Дабо опять икнул. Пере искоса взглянул на позеленевшего от ужаса начальника, потом через зеркало посмотрел на Норова.
— Лучше не по дороге, — посоветовал он. — Если уж тебе не терпится его прикончить, убей его в Грезинь, там его долго не найдут. А нас отпусти. Мы ведь тебе ничего плохого не делали!
— Ты что несешь?! — не выдержав, взвыл Лансак.
— Пардон, патрон, я не хочу сказать ничего плохого, — с готовностью отозвался Пере. — Просто ищу компромисс.
Дабо вновь икнул.
***
Улетать из милой сердцу, тихой Франции, чтобы вновь окунуться в душную атмосферу семейных скандалов, было для Норова все равно что прямо из голубого чистого моря нырнуть в мутное болото. Но речь шла о Ваньке, — он, разумеется, вылетел.

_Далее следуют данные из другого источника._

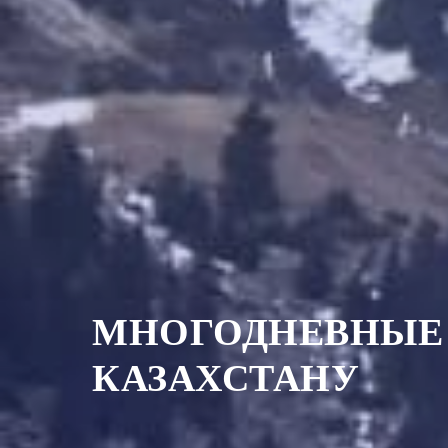
МНОГОДНЕВНЫЕ
КАЗАХСТАНУ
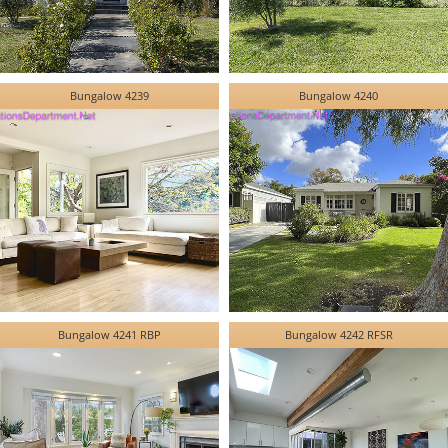
Bungalow 4239
Bungalow 4240
Bungalow 4241 RBP
Bungalow 4242 RFSR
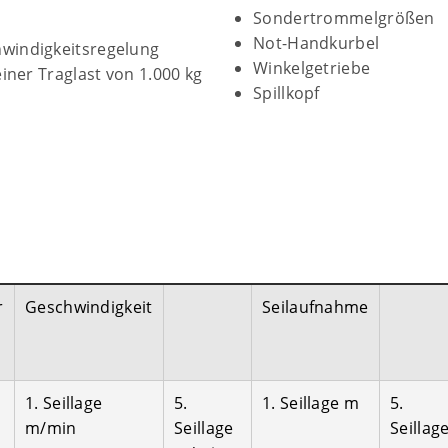
Sondertrommelgrößen
Not-Handkurbel
windigkeitsregelung
Winkelgetriebe
iner Traglast von 1.000 kg
Spillkopf
r
Geschwindigkeit
Seilaufnahme
1. Seillage
5.
1. Seillage m
5.
m/min
Seillage
Seillag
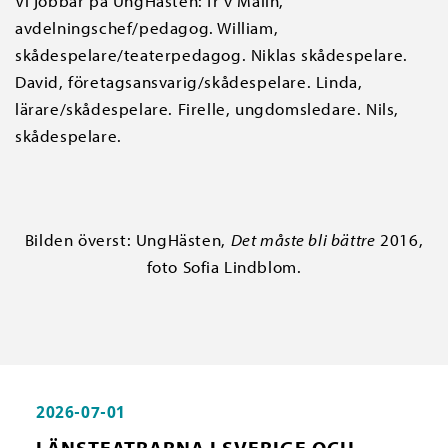
Vi jobbar på UngHästen: fr v Malin,
avdelningschef/pedagog. William,
skådespelare/teaterpedagog. Niklas skådespelare.
David, företagsansvarig/skådespelare. Linda,
lärare/skådespelare. Firelle, ungdomsledare. Nils,
skådespelare.
Bilden överst: UngHästen,
Det måste bli bättre
2016,
foto Sofia Lindblom.
2026-07-01
LÄNSTEATRARNA I SVERIGE OCH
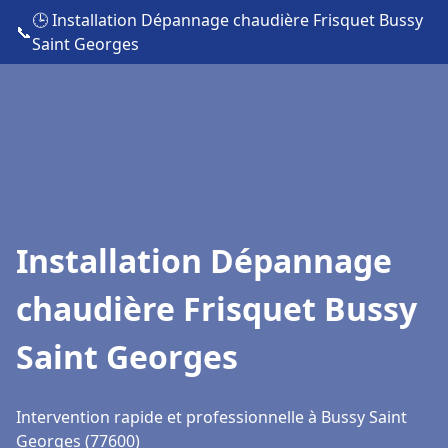
🕒 Installation Dépannage chaudière Frisquet Bussy
📞
Saint Georges
Installation Dépannage
chaudière Frisquet Bussy
Saint Georges
Intervention rapide et professionnelle à Bussy Saint
Georges (77600)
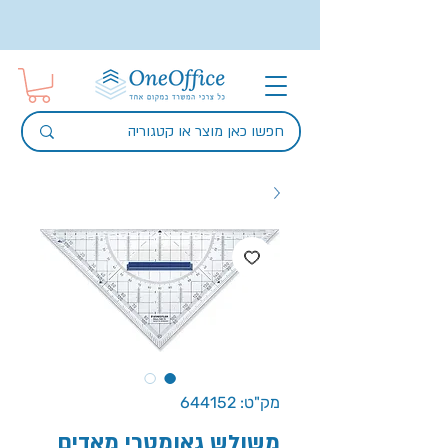
מק"ט: 644152
משולש גאומטרי מאדים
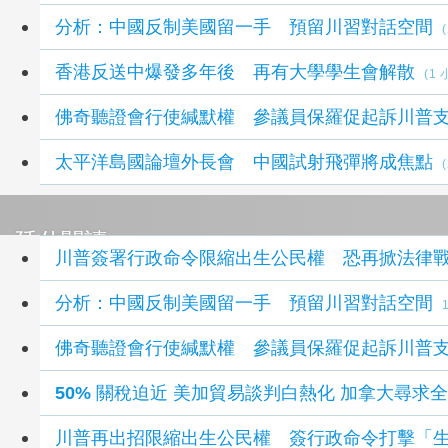
分析：中國反制美國留一手 預留川習對話空間
香港反送中爆發多年後 再有大學學生會解散
(1
佛奇聽證會行使緘默權 參議員保羅促起訴川普
太平洋島國論壇外長會 中國試射飛彈將成焦點
延伸閱讀
川普簽署行政命令限縮出生公民權 恐再掀法律
分析：中國反制美國留一手 預留川習對話空間
佛奇聽證會行使緘默權 參議員保羅促起訴川普
50% 關稅迫近 美加貿易談判白熱化 加拿大尋求
川普再出招限縮出生公民權 簽行政命令打擊「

— Сам не пойму, что со мной происходит, — сокрушенно вздыхал Ванька, пока они привычно брели по аллеям МГУ. — Похоже, у меня какая-то депрессия.
Он действительно был очень расстроен. Норов ничуть не сердился на него; он жалел его и испытывал смутное чувство вины за то, что Ванька, внешне такой благополучный: упитанный, красивый, хорошо одетый, неспешный, — внутри получился таким слабым и беспомощным.
— Возможно, ты просто перенапрягся, — мягко проговорил он. — Весь прошлый год ты много занимался, а привычки к умственному труду у тебя нет. Ты ведь не семи пядей во лбу, уж извини за прямоту.
— Я знаю, папуль, — вздохнул Ванька.
— Наступила реакция: подавленность, апатия, желание быть одному. Мне все это знакомо.